> [What you should do] Gather every line in the entries below that contains the string "profile". Case counts.

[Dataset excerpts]
• • • • • • •
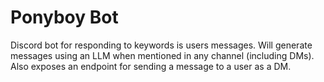 # Ponyboy Bot

Discord bot for responding to keywords is users messages. Will generate messages using an LLM when mentioned in any channel (including DMs). Also exposes an endpoint for sending a message to a user as a DM.
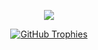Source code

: 
<p align="center">
  <a href="#">
   <img src="https://skillicons.dev/icons?i=docker,tensorflow,unity,laravel,supabase,firebase,mui,nest,next,nuxt,vuetify,tailwind,flutter,ts&perline=14" />
  </a>
</p>

<!-- About Me Section -->

<!-- Trophy Section -->


<p align="center"> 
  <a href="https://github.com/ryo-ma/github-profile-trophy">
   <img src="https://github-profile-trophy.vercel.app/?username=centmarde&row=1&column=7&theme=darkhub" alt="GitHub Trophies" />
  </a>
</p>

<br>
• • • • • • •
> [Solution for this problem]
  <a href="https://github.com/ryo-ma/github-profile-trophy">
   <img src="https://github-profile-trophy.vercel.app/?username=centmarde&row=1&column=7&theme=darkhub" alt="GitHub Trophies" />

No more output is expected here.